A snip from the abstract from Heather M. Whitney’s Search Engines, Social Media, and the Editorial Analogy (Mar. 1, 2018):
Some prominent commentators claim that Facebook is analogous to a newspaper and that its handling of a feature like Trending Topics is analogous to a newspaper’s editorial choices. As a result, these commentators find congressional scrutiny of such matters to be constitutionally problematic. Moreover, the editorial analogy has been a remarkably effective shield for these tech companies in litigation. In a series of lower court cases, Google and others have argued that their decisions concerning their platforms — for example, what sites to list (or delist) and in what order, who can buy ads and where to place them, and what users to block or permanently ban — are analogous to the editorial decisions of publishers. And like editorial decisions, they argue, these decisions are protected “speech” under the First Amendment. While mostly wielded against small-fry, often pro se plaintiffs, courts have tended to accept this analogy wholesale.
Large consequences hinge on whether the various choices companies like Facebook and Google make are indeed analogous to editorial “speech.” The answer will partly determine whether and how the state can respond to current challenges ranging from the proliferation of fake news to high levels of market concentration to the lack of ad transparency. Furthermore, algorithmic discrimination and the discrimination facilitated by these platforms’ structures affect people’s lives today and no doubt will continue to do so. But if these algorithms and outputs are analogous to the decisions the New York Times makes on what to publish, then attempts to extend antidiscrimination laws to deal with such discrimination will face an onslaught of potentially insuperable constitutional challenges.
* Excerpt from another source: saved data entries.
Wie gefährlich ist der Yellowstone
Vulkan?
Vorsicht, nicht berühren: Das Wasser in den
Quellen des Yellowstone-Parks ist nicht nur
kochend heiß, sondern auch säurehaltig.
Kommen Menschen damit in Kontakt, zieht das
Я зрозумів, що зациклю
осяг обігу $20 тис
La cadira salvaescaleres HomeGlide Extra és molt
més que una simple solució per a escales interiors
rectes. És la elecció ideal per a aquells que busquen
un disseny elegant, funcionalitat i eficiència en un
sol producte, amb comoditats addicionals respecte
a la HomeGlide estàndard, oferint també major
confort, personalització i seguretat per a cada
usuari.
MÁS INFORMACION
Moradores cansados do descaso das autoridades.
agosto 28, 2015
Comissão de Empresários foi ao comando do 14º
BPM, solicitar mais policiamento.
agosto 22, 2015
In short, these companies’ deployment of the editorial analogy in the First Amendment context poses a major hurdle to government intervention.
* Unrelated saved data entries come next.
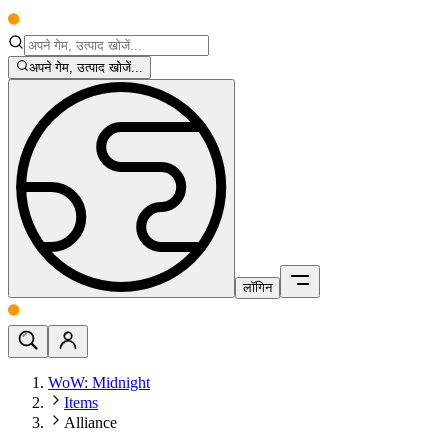
अपने गेम, उत्पाद खोजें...
लॉगिन
WoW: Midnight
Items
Alliance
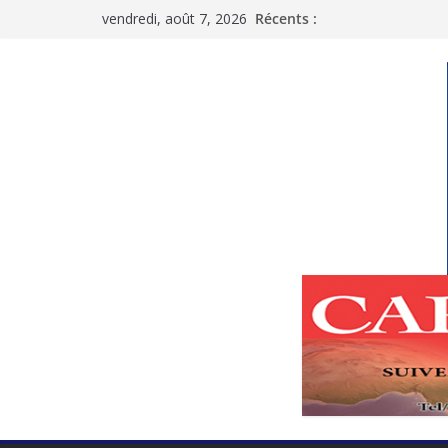
Passer
vendredi, août 7, 2026
Récents :
au
contenu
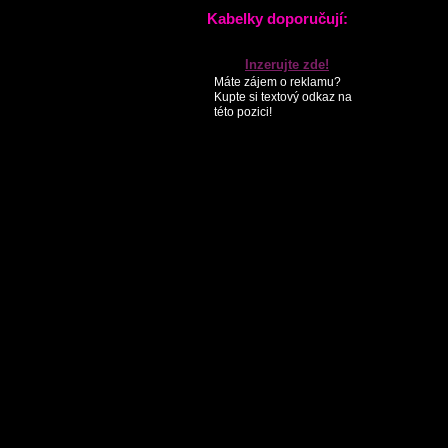
Kabelky doporučují:
Inzerujte zde!
Máte zájem o reklamu?
Kupte si textový odkaz na
této pozici!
Whether, or to what extent, the editorial analogy should work as a shield against looming legislation and litigation for companies like Facebook and Google is something this historical moment demands we carefully consider. My primary aim in this paper is to do just that. I will engage critically with, and ultimately raise questions about, the near-automatic application of the editorial analogy. The core takeaways are these: (1) we should be cognizant of the inherent limitations of analogical reasoning generally and of the editorial analogy specifically; (2) whether these companies’ various outputs should receive coverage as First Amendment “speech” is far from clear, both descriptively and normatively; (3) the proposition that regulations compelling these companies to add content (disclaimers, links to competitors, and so on) compel the companies to speak is also far from clear; and, finally and most crucially, (4) given the limits of analogical reasoning, our future debates about First Amendment coverage should focus less on analogy and more on what actually matters — the normative commitments that undergird free speech theory and how our choices either help or hinder their manifestations.